# RECORDS FOR THE TASK
↓↓↓

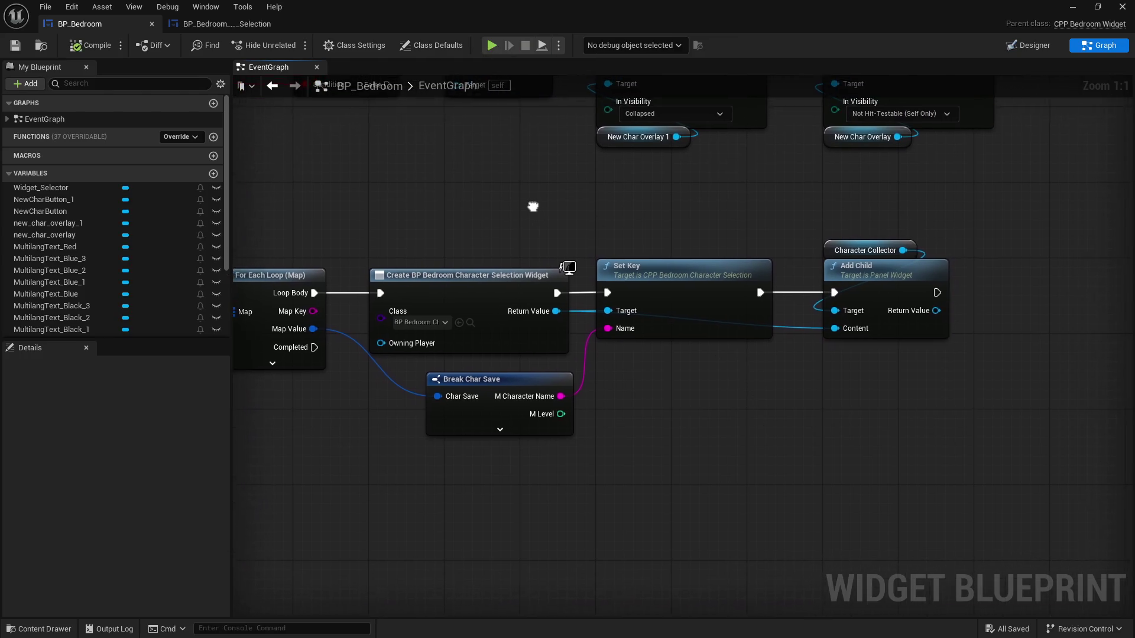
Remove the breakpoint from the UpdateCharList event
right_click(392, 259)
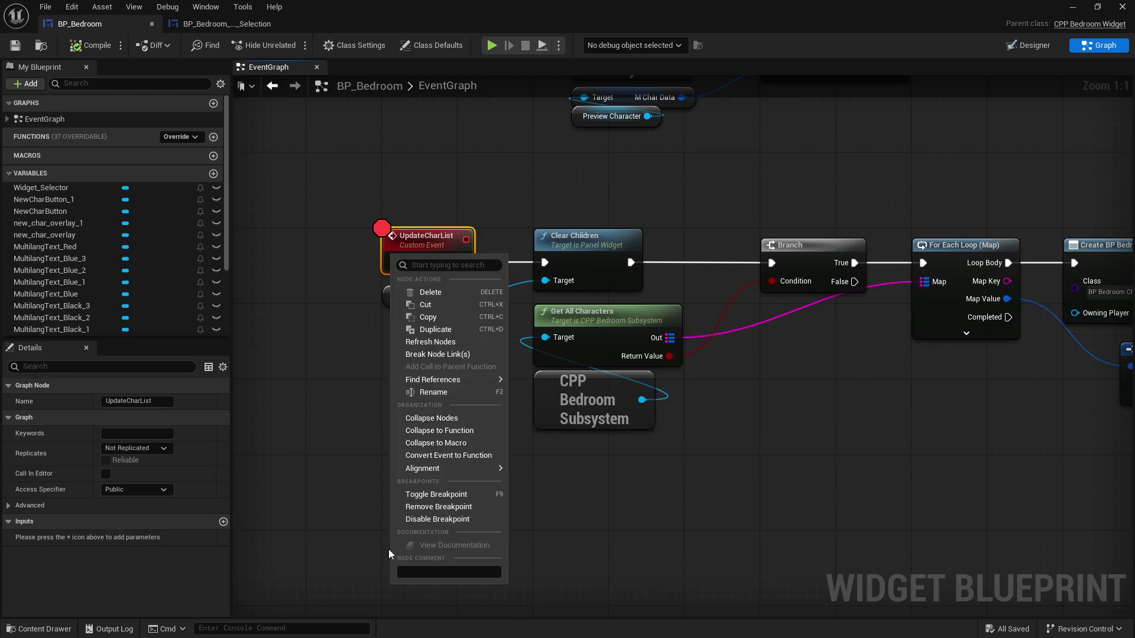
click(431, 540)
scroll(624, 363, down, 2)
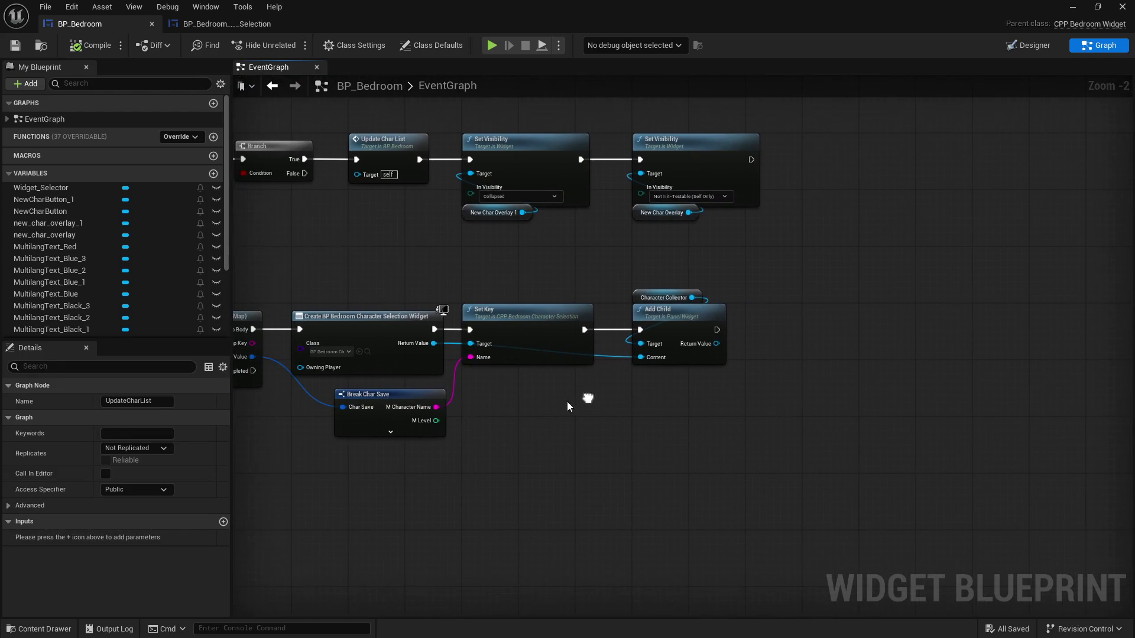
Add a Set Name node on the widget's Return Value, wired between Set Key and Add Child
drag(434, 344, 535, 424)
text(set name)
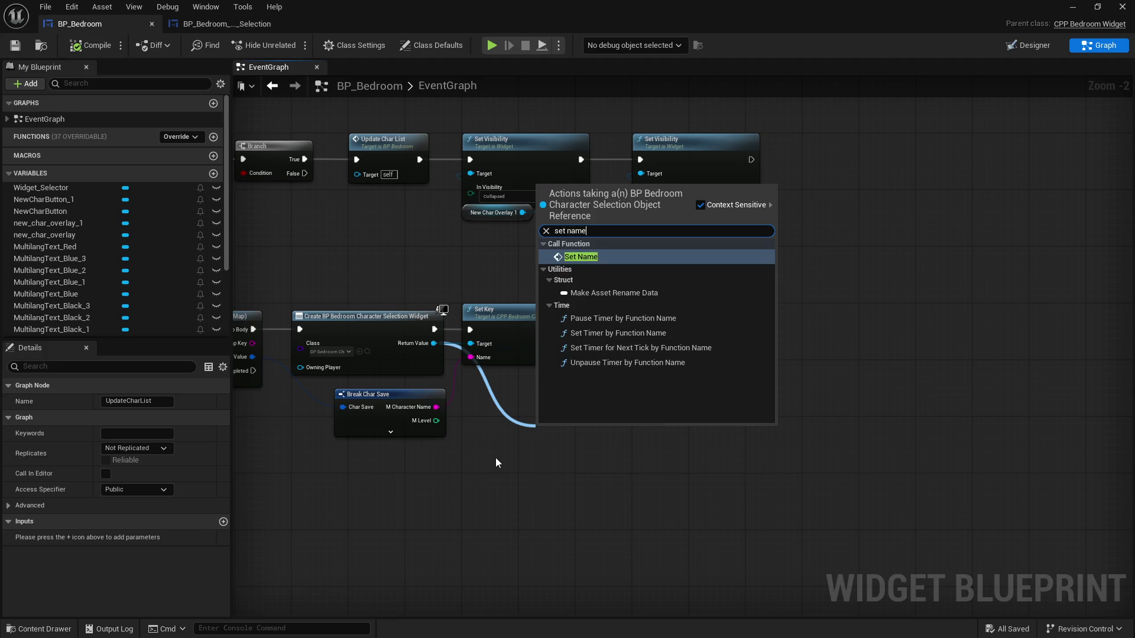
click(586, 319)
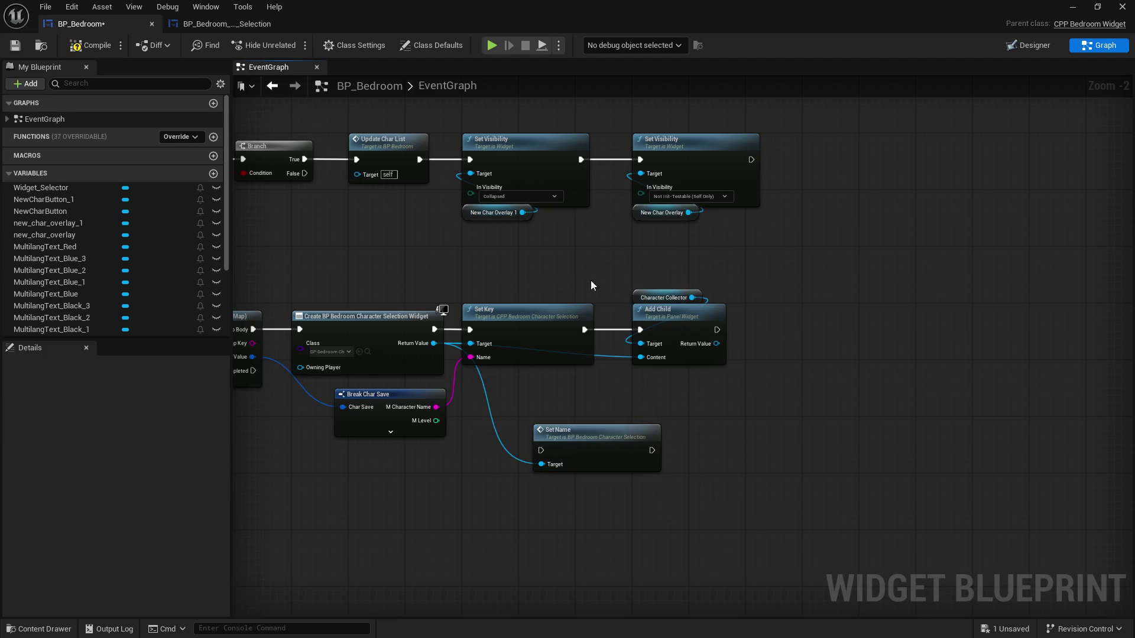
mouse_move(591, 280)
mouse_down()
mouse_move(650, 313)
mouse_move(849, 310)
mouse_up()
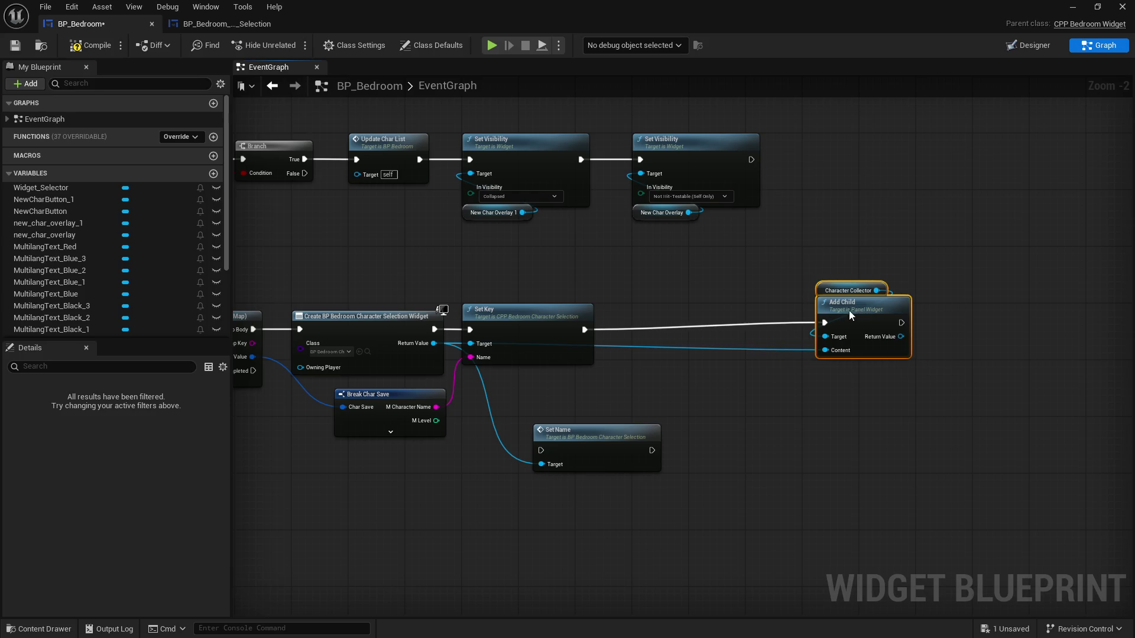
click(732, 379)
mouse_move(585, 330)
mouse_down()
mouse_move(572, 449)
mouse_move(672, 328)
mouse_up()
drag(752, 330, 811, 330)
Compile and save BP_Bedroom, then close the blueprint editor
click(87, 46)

↑↑↑

# EXERCISE DETAILS
A copy of each line above that holds the word "drag" is the expected answer.

# REPLY
drag(434, 344, 535, 424)
drag(752, 330, 811, 330)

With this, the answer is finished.